**Extract to read:**
[Start of Attachment]
I played in a match last week where my partner and I had kit and our opponents didn't .
We shared the info on every hole.


----------



## AmandaJR (Apr 2, 2014)

Happy enough to give the yardage if asked and also will ask "do you want a yardage" if they seem to be struggling to see a marker etc. Think I'd get a bit narked if I was asked every time though and also draw the line at trotting across/down fairways to give accurate yardages - unless it's a friendly game.


----------



## beggsy (Apr 2, 2014)

If in a club comp an your not my 4bbb partner you wont be getting told simple as that buy one if you need to know distance


----------



## chrisd (Apr 2, 2014)

I would always give a yardage but no one is obliged to do so!


----------



## Green Bay Hacker (Apr 2, 2014)

Not got a problem with it at all. 

Not yet used my Sky Caddie watch in match play but just knowing the distance still leaves your opponent with the task of completing the shot.


----------



## Scooby999 (Apr 2, 2014)

If it speeds the game up, go for it! I do have a chuckle though when I ask did it make any difference and they say no really cause I don't know what club I hit to 174 yards lol


----------



## the hammer (Apr 2, 2014)

I have a golf buddy on the front of the trolley bag on silent , everybody is invited to look if they wish.


----------



## Ethan (Apr 2, 2014)

I am happy to tell them the yardage or hand them the laser to do it themselves.


----------



## drdel (Apr 2, 2014)

I play for the enjoyment and the friendliness of the game so I'll always answer any question an opponent asks - they still have to execute their own shot so I can't see it really matters.
[End of Attachment]
**Dataset extract:**
[Start of Attachment]
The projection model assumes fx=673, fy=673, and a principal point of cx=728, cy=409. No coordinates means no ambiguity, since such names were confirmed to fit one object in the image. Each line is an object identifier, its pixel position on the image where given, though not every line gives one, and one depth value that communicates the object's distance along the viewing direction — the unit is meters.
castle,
[End of Attachment]
[Start of Attachment]
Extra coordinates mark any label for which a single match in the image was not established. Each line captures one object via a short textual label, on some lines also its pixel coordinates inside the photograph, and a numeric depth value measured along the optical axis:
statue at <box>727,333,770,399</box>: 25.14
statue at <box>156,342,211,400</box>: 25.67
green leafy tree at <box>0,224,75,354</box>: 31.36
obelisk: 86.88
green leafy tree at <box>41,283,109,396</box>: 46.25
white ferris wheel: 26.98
[End of Attachment]
**Work instructions:**
1. Decide whether each statement agrees with the golf forum thread on sharing yardages. Answer yes or no for each, and quote the deciding words from the thread.
(a) AmandaJR will walk across fairways to give accurate yardages in any kind of game.
(b) Ethan is willing to give opponents his laser so they can measure for themselves.
(c) beggsy will tell a club competition opponent the distance even if that opponent is not a 4bbb partner.
2. In the golf forum thread on sharing yardages, which device has Green Bay Hacker not yet used in match play?
3. Extend the golf forum thread on sharing yardages beyond its final post.
The entries were drawn from a different source than the thread.

**Answers for each item:**
1.
(a) No: "draw the line at trotting across/down fairways to give accurate yardages - unless it's a friendly game"
(b) Yes: "hand them the laser to do it themselves"
(c) No: "If in a club comp an your not my 4bbb partner you wont be getting told"

2. A Sky Caddie watch.

3.
----------



## Golfmmad (Apr 2, 2014)

Well you learn something everyday!

I've always thought that in competitive play it's a penalty to ask for a yardage. Ok if someone tells you, but you can't ask.

Probably one of the reasons why I never ask, although I don't have a problem with it either way.


----------



## chrisd (Apr 2, 2014)

Golfmmad said:



			Well you learn something everyday!

I've always thought that in competitive play it's a penalty to ask for a yardage. Ok if someone tells you, but you can't ask.

Probably one of the reasons why I never ask, although I don't have a problem with it either way.
		
Click to expand...

The yardage is a question of fact, so it's ok to ask and tell


----------



## Jack_bfc (Apr 2, 2014)

its only fact if the person using the rangefinder knows how to..

Last week one of our 4ball had borrowed one and was announcing to all who wanted to know yardages which were quite obviously wrong... Confirmed by my cheap app on the iphone......


----------



## backwoodsman (Apr 2, 2014)

Jack_bfc said:



			its only fact if the person using the rangefinder knows how to..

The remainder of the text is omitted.